"Envy is pain at the good fortune of others." -Aristotle
I have been going through a fairly interesting thought process as my career and life in the big city evolves and changes. With my big 3-0 birthday coming up, I have been spending a lot of time thinking about what I want, and what I don't want. Somewhere along the line, I feel like I have been slightly caught up in wanting what other people have. And perhaps this needs some clarification.
Sometimes I think we all feel envy, we all look at other people and say, "I want that thing that that person has," but more often than not the trap that really gets most people, and perhaps myself as well, is the idea that we want a phase of life that other people have. It's rare for us to say that we want a blender that someone else has, a car, or even house. We would rarely act badly for things but many of us would commit rash actions for ideas, for the symbol of what a blender represents to us, what a fast car, an expensive house represents to us. Security, wealth, status, respect, sex appeal. These are the things that cause envy. These are the things people will do irrational things for.
In my mind, I feel like I have been leaning in a direction. I have been thinking very hard about the things that other people have. It has taken a while, but I am starting to live, I suppose, a normal middle class life. I have an apartment, I have friends, I am growing in status professionally and I am acquiring skills that will raise my overall salary, etc. Today I think I thought about getting a dog....not because I like dogs, but because I like the idea of walking a dog, out and about. Why would I want something like that? Who knows, probably because I didn't have it, but someone else did. (*I can't say that I love dogs...too many bad dogs in my lifetime.)
To me this says a lot of the nature of envy. It's not about us wanting something, it's about us not wanting someone else to be happier than we are.
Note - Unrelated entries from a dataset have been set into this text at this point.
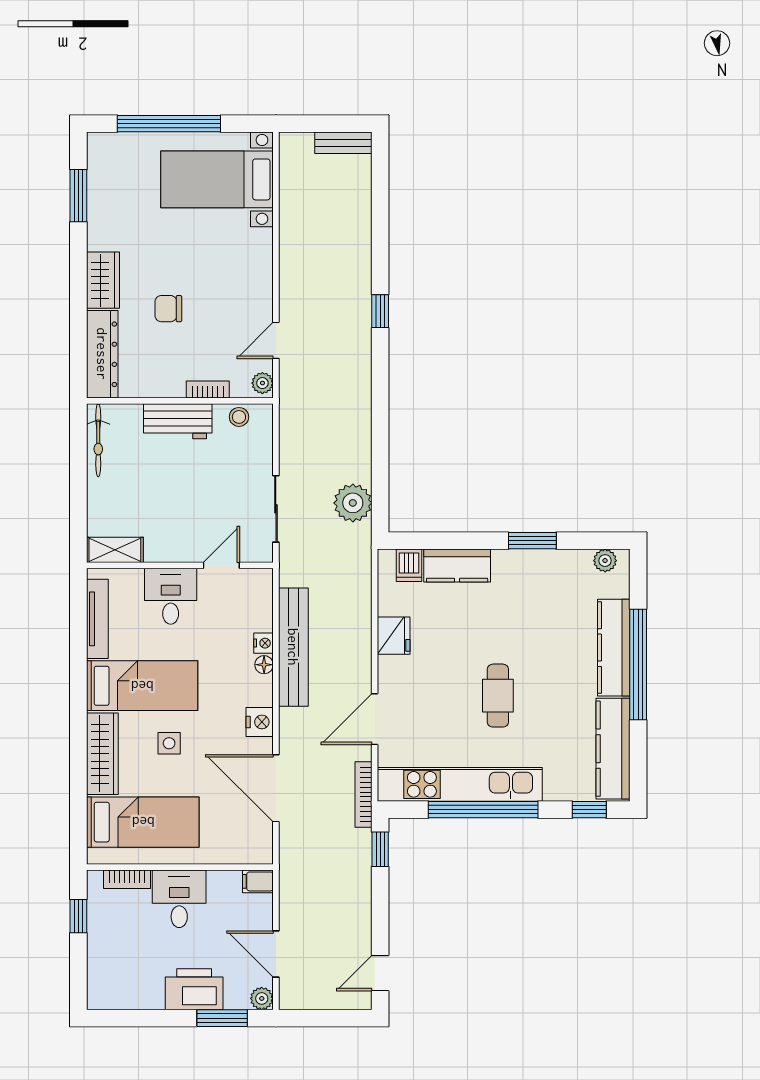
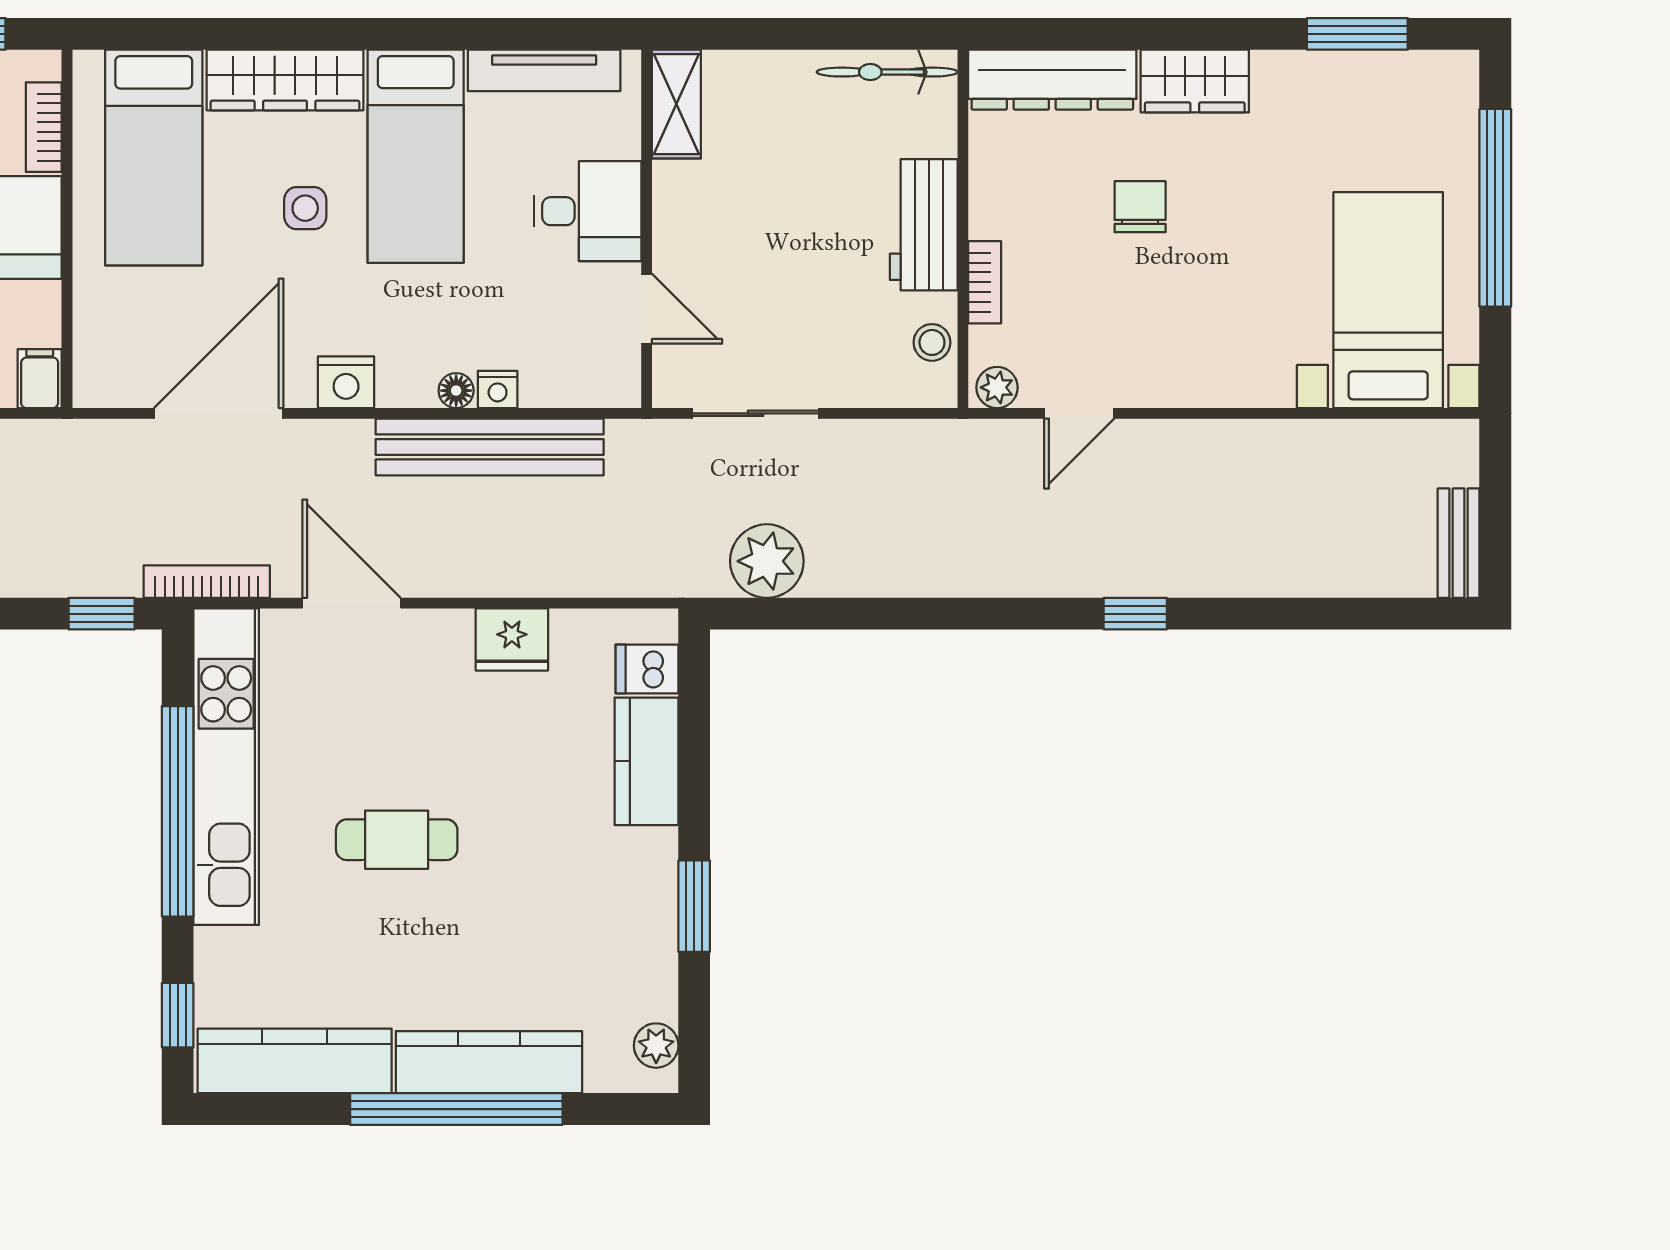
door: (276, 340) -> (1079, 413), swing flipped

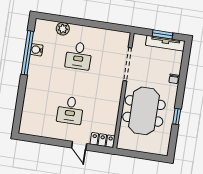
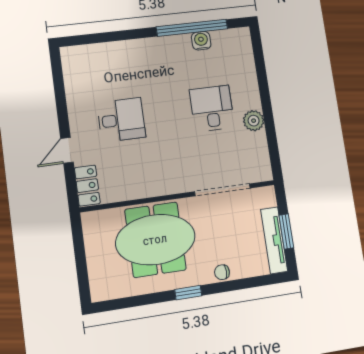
plant: (63, 29) -> (254, 121), moved
desk: (79, 56) -> (212, 108), turned 90
desk: (70, 110) -> (121, 120), turned 180
window: (177, 116) -> (188, 293), moved

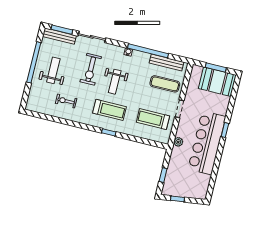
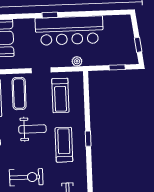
weight bench: (115, 82) -> (32, 129), moved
When I think about this, it's sad that I know a part of me feels this ways, even as I do my best to love what I have, and who I am. There are times that I cannot help but feel envy. Once and a while, I think it overtakes even the most saintly of us. But again, it's what we do in those moments, not that we feel it.
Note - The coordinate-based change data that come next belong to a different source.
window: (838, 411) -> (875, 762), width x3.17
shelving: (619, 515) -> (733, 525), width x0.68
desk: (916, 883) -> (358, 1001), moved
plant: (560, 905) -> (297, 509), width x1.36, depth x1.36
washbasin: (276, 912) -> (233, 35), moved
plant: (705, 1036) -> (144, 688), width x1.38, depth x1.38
I suppose what I have always felt is that I have never wanted what 'other people have' in a societal way. I don't want status in the way other people have it, I don't want a white-picket fence life with 2.1 kids and a mortgage and one divorce one successful marriage and whatever else Stats Canada tells me is the norm these days. I don't want to be or meet a standard. That's not going to be enough for me, though I can see how it is enough for other people.
What I really want is something that is uniquely mine. Something that is my experience, that I am proud of, that I can call my happiness, my goodness and my strength.
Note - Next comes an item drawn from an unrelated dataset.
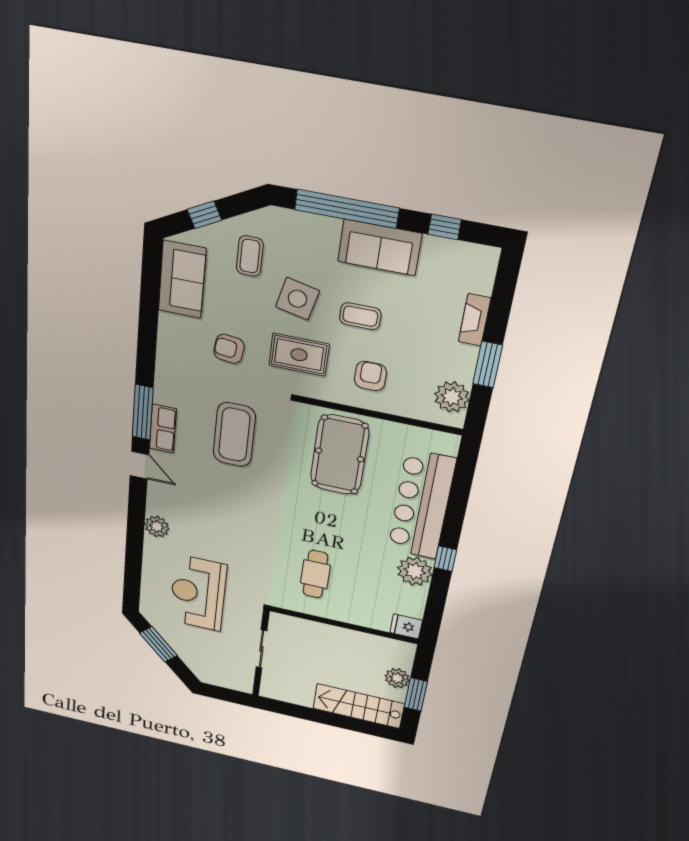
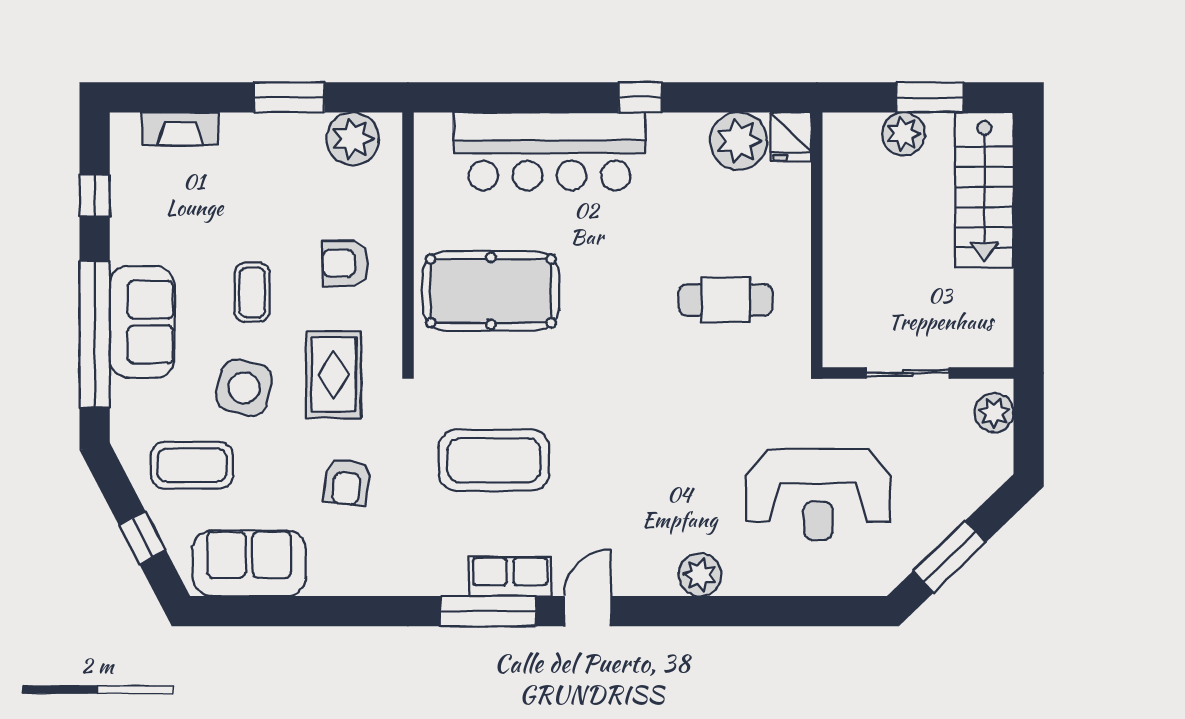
sofa: (380, 247) -> (142, 322), moved
coffee table: (250, 256) -> (192, 465), width x1.36, depth x1.30
fireplace: (475, 320) -> (180, 129), moved
plant: (415, 571) -> (739, 141), moved
plant: (235, 682) -> (994, 413), added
When we were younger, strength and goodness were given to us. As adults, we must create it from within, to share with a world that is not always polite, kind or fair.
That injustice can sometimes create the conditions for envy.
What I really want is a world free of evil emotions, of an inner peace that I think most people search for. And sometimes they can't help but see it in the eyes of other people, even if it's just an image.
It's that idea that beguiles us, every day.